Brief:
Edit the data from its start through the line containing "Разработка приложений", putting "Вернуться" in place of "Назад" and leaving everything else unchanged. Leave the pictures out of your answer.

Records for the exercise:
++++++++++

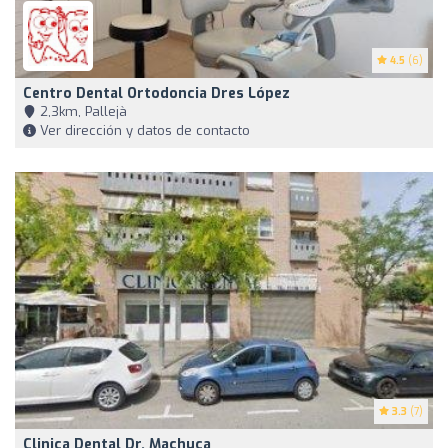
4.5
(6)
Centro Dental Ortodoncia Dres López
2,3km, Pallejà
Ver dirección y datos de contacto
3.3
(7)
Clinica Dental Dr. Machuca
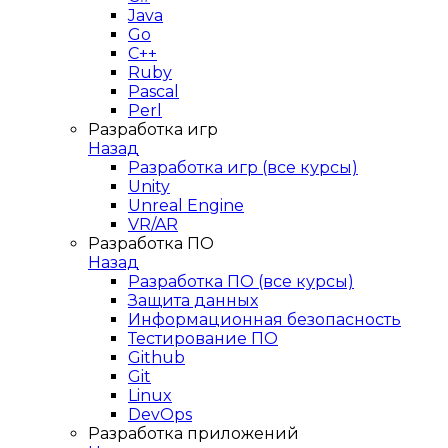
Java
Go
C++
Ruby
Pascal
Perl
Разработка игр
Назад
Разработка игр (все курсы)
Unity
Unreal Engine
VR/AR
Разработка ПО
Назад
Разработка ПО (все курсы)
Защита данных
Информационная безопасность
Тестирование ПО
Github
Git
Linux
DevOps
Разработка приложений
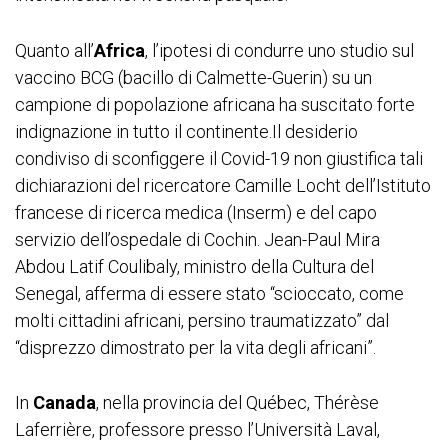
Quanto all’
Africa
, l’ipotesi di condurre uno studio sul
vaccino BCG (bacillo di Calmette-Guerin) su un
campione di popolazione africana ha suscitato forte
indignazione in tutto il continente.Il desiderio
condiviso di sconfiggere il Covid-19 non giustifica tali
dichiarazioni del ricercatore Camille Locht dell’Istituto
francese di ricerca medica (Inserm) e del capo
servizio dell’ospedale di Cochin. Jean-Paul Mira
Abdou Latif Coulibaly, ministro della Cultura del
Senegal, afferma di essere stato “scioccato, come
molti cittadini africani, persino traumatizzato” dal
“disprezzo dimostrato per la vita degli africani”.
In
Canada
, nella provincia del Québec, Thérèse
Laferrière, professore presso l’Università Laval,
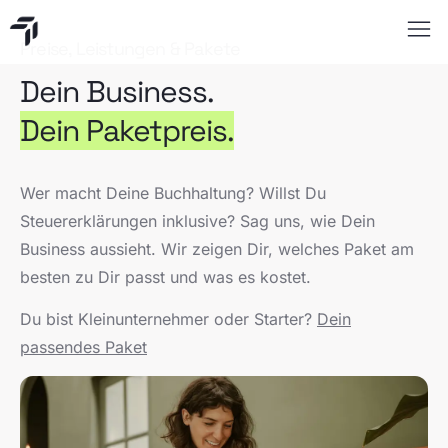
Preise, Leistungen & Pakete
Dein Business.
Dein Paketpreis.
Wer macht Deine Buchhaltung? Willst Du
Steuererklärungen inklusive? Sag uns, wie Dein
Business aussieht. Wir zeigen Dir, welches Paket am
besten zu Dir passt und was es kostet.
Du bist Kleinunternehmer oder Starter?
Dein
passendes Paket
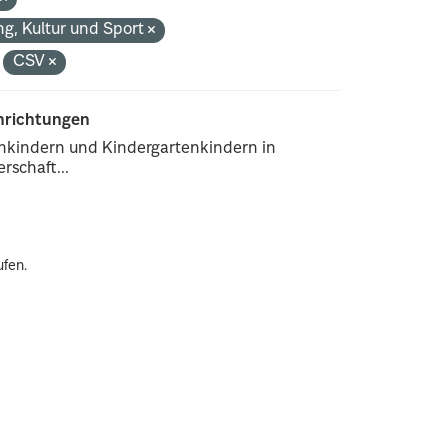
ng, Kultur und Sport
CSV
inrichtungen
enkindern und Kindergartenkindern in
rschaft...
ufen.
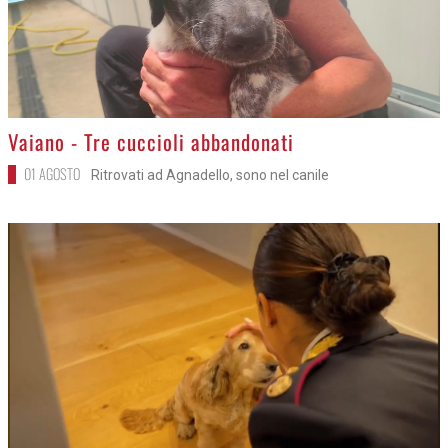
>
Vaiano - Tre cuccioli abbandonati
01 AGOSTO
Ritrovati ad Agnadello, sono nel canile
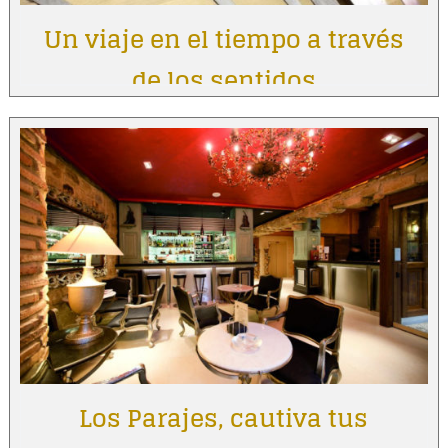
Un viaje en el tiempo a través
de los sentidos
Los Parajes, cautiva tus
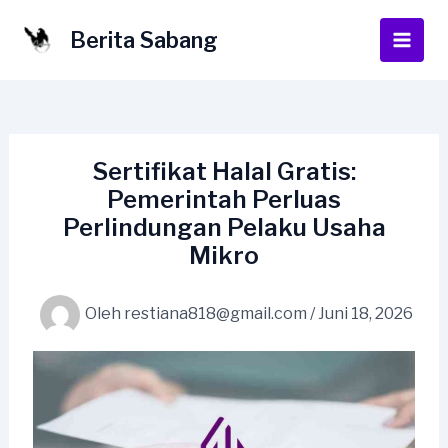
Lewati
ke
Berita Sabang
Main
konten
Men
Sertifikat Halal Gratis:
Pemerintah Perluas
Perlindungan Pelaku Usaha
Mikro
Oleh
restiana818@gmail.com
/
Juni 18, 2026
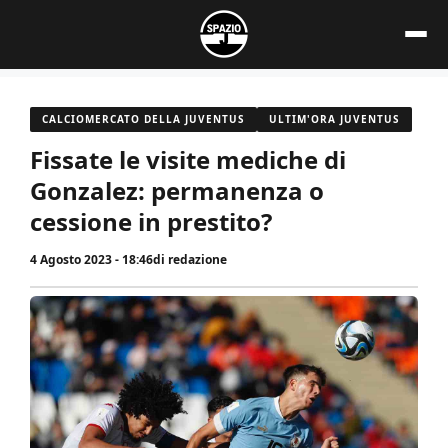
Vai
al
contenuto
CALCIOMERCATO DELLA JUVENTUS
ULTIM'ORA JUVENTUS
Fissate le visite mediche di
Gonzalez: permanenza o
cessione in prestito?
4 Agosto 2023 - 18:46
di
redazione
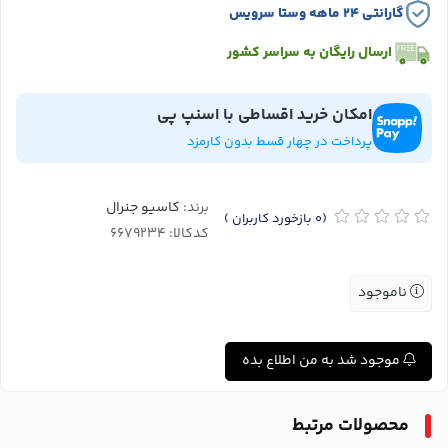
گارانتی ۲۴ ماهه وستا سرویس
ارسال رایگان به سراسر کشور
امکان خرید اقساطی با اسنپ پی
پرداخت در چهار قسط بدون کارمزد
برند:
کاسیو جنرال
(0
بازخورد کاربران
)
کدکالا:
ناموجود
موجود شد به من اطلاع بده
محصولات مرتبط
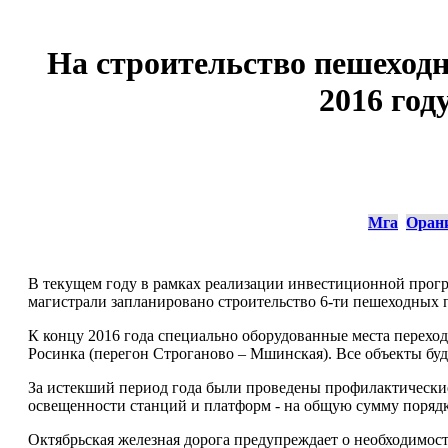
На строительство пешеходн
2016 год
Мга
Орани
В текущем году в рамках реализации инвестиционной прог
магистрали запланировано строительство 6-ти пешеходных 
К концу 2016 года специально оборудованные места перехо
Росинка (перегон Строганово – Мшинская). Все объекты буд
За истекший период года были проведены профилактические
освещенности станций и платформ - на общую сумму порядк
Октябрьская железная дорога предупреждает о необходимост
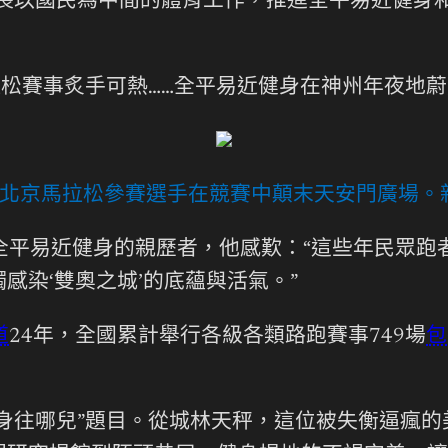
成長以國民為中間的體育工作，推進全平易近健身
拉松賽事炙手可熱……全平易近健身在神州年夜地
日，北京馬拉松參賽選手在競賽中顛末天安門廣場。
全平易近健身的親歷者，他感歎：“這些年民眾跑
觸感染‘雙奧之城’的底蘊與活氣。”
道
24年，全國累計舉行各級各類路跑賽事749場
包
健身往哪兒”題目。從城林天秤，這位被失衡逼瘋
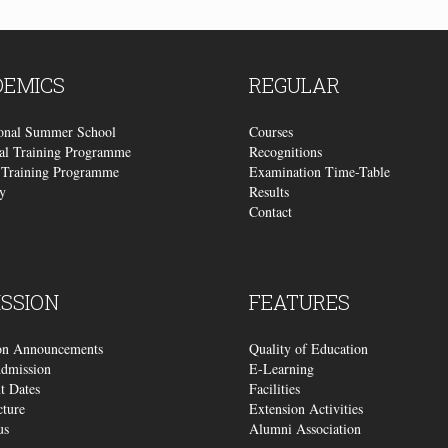
DEMICS
REGULAR
ional Summer School
Courses
al Training Programme
Recognitions
Training Programme
Examination Time-Table
y
Results
Contact
SSION
FEATURES
on Announcements
Quality of Education
dmission
E-Learning
t Dates
Facilities
cture
Extension Activities
us
Alumni Association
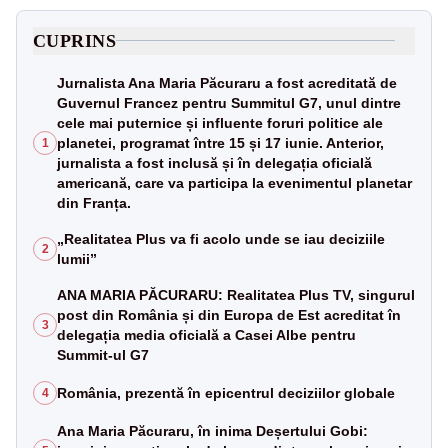
CUPRINS
Jurnalista Ana Maria Păcuraru a fost acreditată de
Guvernul Francez pentru Summitul G7, unul dintre
cele mai puternice și influente foruri politice ale
planetei, programat între 15 și 17 iunie. Anterior,
1
jurnalista a fost inclusă și în delegația oficială
americană, care va participa la evenimentul planetar
din Franța.
„Realitatea Plus va fi acolo unde se iau deciziile
2
lumii”
ANA MARIA PĂCURARU: Realitatea Plus TV, singurul
post din România și din Europa de Est acreditat în
3
delegația media oficială a Casei Albe pentru
Summit-ul G7
România, prezentă în epicentrul deciziilor globale
4
Ana Maria Păcuraru, în inima Deșertului Gobi:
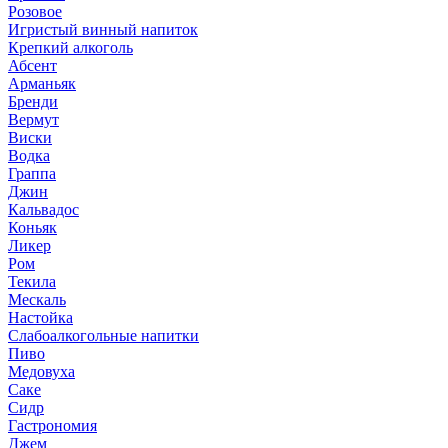
Розовое
Игристый винный напиток
Крепкий алкоголь
Абсент
Арманьяк
Бренди
Вермут
Виски
Водка
Граппа
Джин
Кальвадос
Коньяк
Ликер
Ром
Текила
Мескаль
Настойка
Слабоалкогольные напитки
Пиво
Медовуха
Саке
Сидр
Гастрономия
Джем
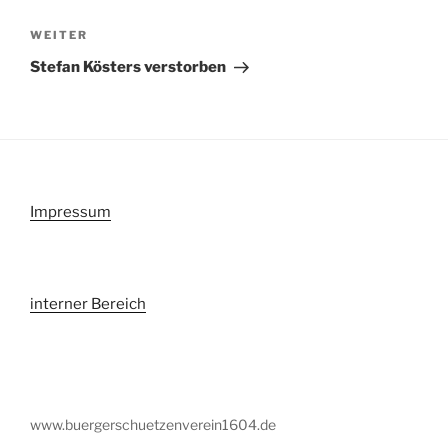
Nächster
WEITER
Beitrag
Stefan Kösters verstorben
Impressum
interner Berei
c
h
www.buergerschuetzenverein1604.de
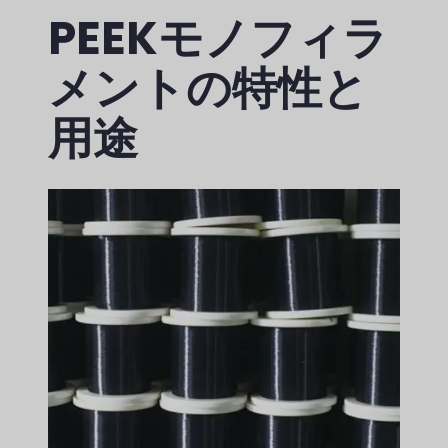
PEEKモノフィラ
メントの特性と
用途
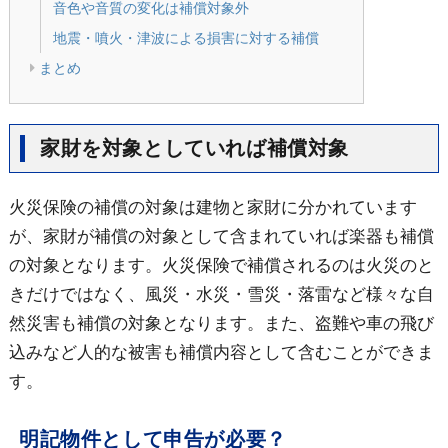
音色や音質の変化は補償対象外
地震・噴火・津波による損害に対する補償
まとめ
家財を対象としていれば補償対象
火災保険の補償の対象は建物と家財に分かれています
が、家財が補償の対象として含まれていれば楽器も補償
の対象となります。火災保険で補償されるのは火災のと
きだけではなく、風災・水災・雪災・落雷など様々な自
然災害も補償の対象となります。また、盗難や車の飛び
込みなど人的な被害も補償内容として含むことができま
す。
明記物件として申告が必要？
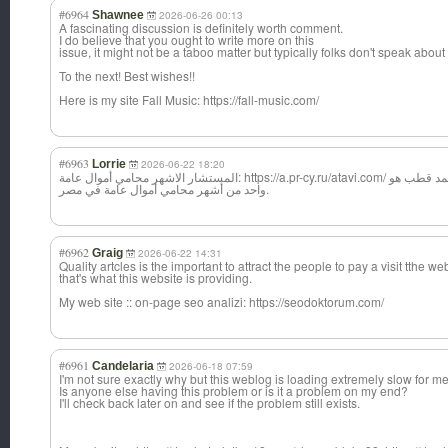
#6964
Shawnee
2026-06-26 00:13
A fascinating discussion is definitely worth comment.
I do believe that you ought to write more on this
issue, it might not be a taboo matter but typically folks don't speak about
To the next! Best wishes!!
Here is my site Fall Music: https://fall-music.com/
#6963
Lorrie
2026-06-22 18:20
المستشار الاشهر محامي أموال عامة: https://a.pr-cy.ru/atavi.c
واحد من أشهر محامي أموال عامة في مصر.
#6962
Graig
2026-06-22 14:31
Quality artcles is the important to attract the people to pay a visit tthe w
that's what this website is providing.
My web site :: on-page seo analizi: https://seodoktorum.com/
#6961
Candelaria
2026-06-18 07:59
I'm not sure exactly why but this weblog is loading extremely slow for me
Is anyone else having this problem or is it a problem on my end?
I'll check back later on and see if the problem still exists.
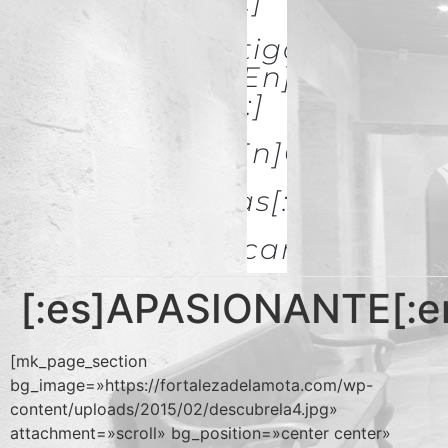
& Restoration[:]
[:es]Investigación Y
Difusión[:en]Research
& Spread[:]
[:es]Galerías[:en]GALLERIES
[:es]Noticias[:en]News[:
Descargas
[:es]APASIONANTE[:e
[mk_page_section
bg_image=»https://fortalezadelamota.com/wp-
content/uploads/2015/02/descubrela4.jpg»
attachment=»scroll» bg_position=»center center»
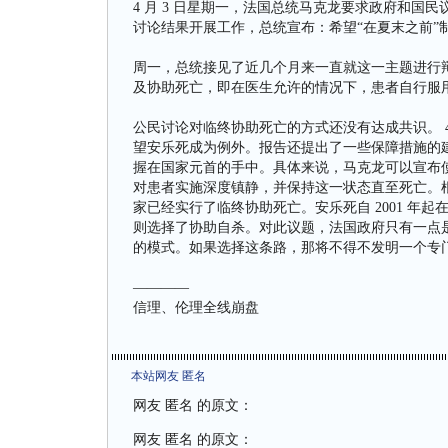
4 月 3 日星期一，法国总统马克龙要求政府和国
讨论结果开展工作，总统宣布：希望“在夏末之前”
周一，总统接见了近几个月来一直就这一主题进行辩
及协助死亡，即在医生允许的情况下，患者自行服
公民讨论对临终协助死亡的方式还没有达成共识。 4
望安乐死成为例外。报告还提出了一些保障措施的
握在国家元首的手中。具体来说，马克龙可以宣布使用
对患者实施深度镇静，并保持这一状态直至死亡。
家已经实行了临终协助死亡。安乐死自 2001 年起
则选择了协助自杀。对此议题，法国政府只有一点
的模式。如果选择这条路，那将不得不发明一个专
————
信理、伦理全线崩盘
本站网友 匿名
网友 匿名 的原文：
网友 匿名 的原文：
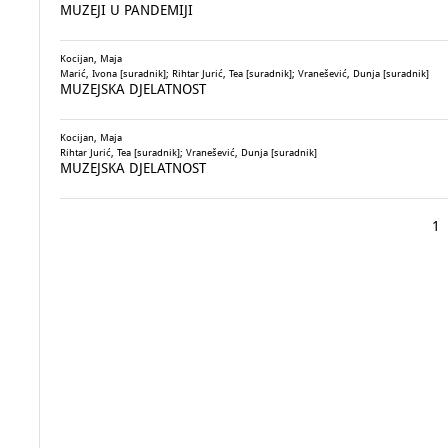
MUZEJI U PANDEMIJI
Kocijan, Maja
Marić, Ivona [suradnik]; Rihtar Jurić, Tea [suradnik]; Vranešević, Dunja [suradnik]
MUZEJSKA DJELATNOST
Kocijan, Maja
Rihtar Jurić, Tea [suradnik]; Vranešević, Dunja [suradnik]
MUZEJSKA DJELATNOST
1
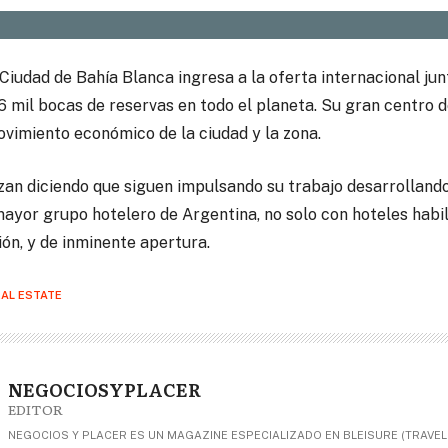
 Ciudad de Bahía Blanca ingresa a la oferta internacional ju
 mil bocas de reservas en todo el planeta. Su gran centro 
ovimiento económico de la ciudad y la zona.
izan diciendo que siguen impulsando su trabajo desarrollando
mayor grupo hotelero de Argentina, no solo con hoteles habil
ón, y de inminente apertura.
AL ESTATE
NEGOCIOSYPLACER
EDITOR
NEGOCIOS Y PLACER ES UN MAGAZINE ESPECIALIZADO EN BLEISURE (TRAVEL+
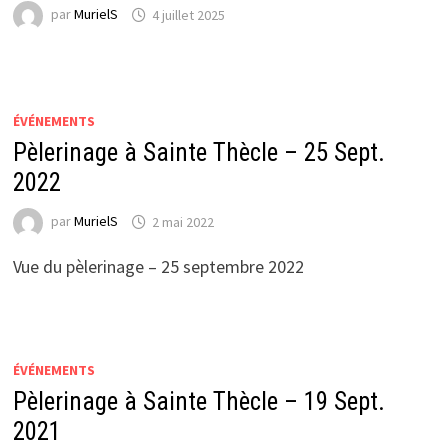
par
MurielS
4 juillet 2025
ÉVÉNEMENTS
Pèlerinage à Sainte Thècle – 25 Sept.
2022
par
MurielS
2 mai 2022
Vue du pèlerinage – 25 septembre 2022
ÉVÉNEMENTS
Pèlerinage à Sainte Thècle – 19 Sept.
2021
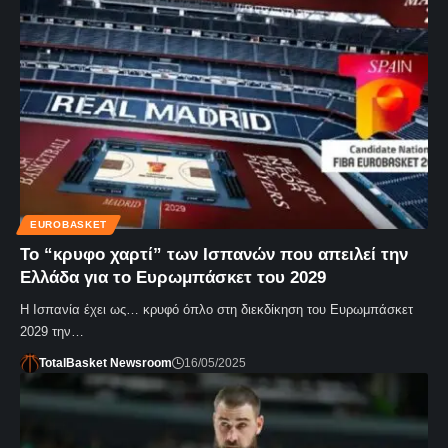
EUROBASKET
Το “κρυφο χαρτί” των Ισπανών που απειλεί την
Ελλάδα για το Ευρωμπάσκετ του 2029
Η Ισπανία έχει ως… κρυφό όπλο στη διεκδίκηση του Ευρωμπάσκετ
2029 την…
TotalBasket Newsroom
16/05/2025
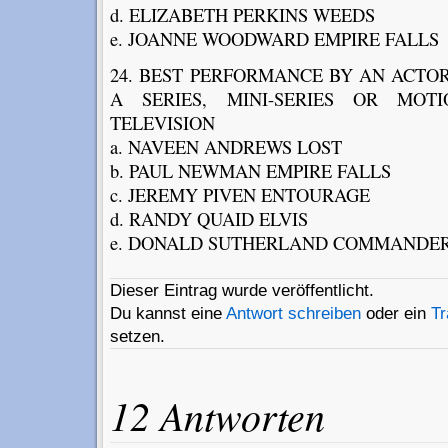
d. ELIZABETH PERKINS WEEDS
e. JOANNE WOODWARD EMPIRE FALLS
24. BEST PERFORMANCE BY AN ACTOR
A SERIES, MINI-SERIES OR MO
TELEVISION
a. NAVEEN ANDREWS LOST
b. PAUL NEWMAN EMPIRE FALLS
c. JEREMY PIVEN ENTOURAGE
d. RANDY QUAID ELVIS
e. DONALD SUTHERLAND COMMANDER 
Dieser Eintrag wurde veröffentlicht.
Du kannst eine
Antwort schreiben
oder ein
T
setzen.
12 Antworten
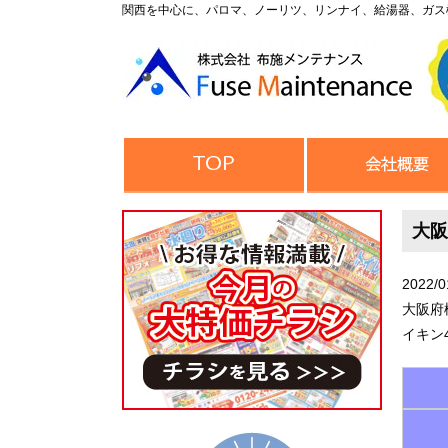
関西を中心に、パロマ、ノーリツ、リンナイ、給湯器、ガス
大阪
2022/0
大阪府
イキン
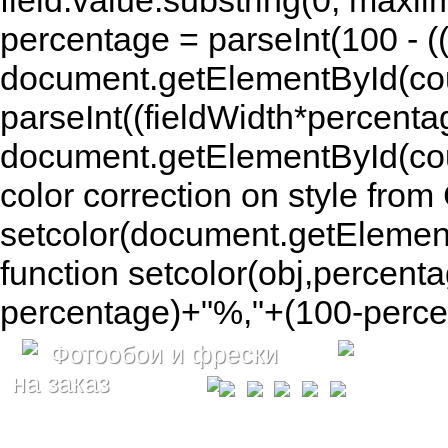
field.value.substring(0, maxlim
percentage = parseInt(100 - (( 
document.getElementById(coun
parseInt((fieldWidth*percenta
document.getElementById(co
color correction on style fr
setcolor(document.getElement
function setcolor(obj,percenta
percentage)+"%,"+(100-percen
Фотообои и фрески
на заказ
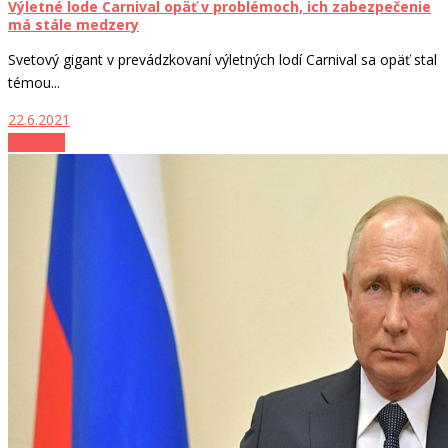
Výletné lode Carnival opäť v problémoch, ich zabezpečenie
má stále medzery
Svetový gigant v prevádzkovaní výletných lodí Carnival sa opäť stal
témou...
22.6.2021
Zo sveta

++++++++++

Answer box:
4.5
(6)
Centro Dental Ortodoncia Dres López
2,3km, Pallejà
Ver dirección y datos de contacto
3.3
(7)
Clinica Dental Dr. Machuca
Java
Go
C++
Ruby
Pascal
Perl
Разработка игр
Вернуться
Разработка игр (все курсы)
Unity
Unreal Engine
VR/AR
Разработка ПО
Вернуться
Разработка ПО (все курсы)
Защита данных
Информационная безопасность
Тестирование ПО
Github
Git
Linux
DevOps
Разработка приложений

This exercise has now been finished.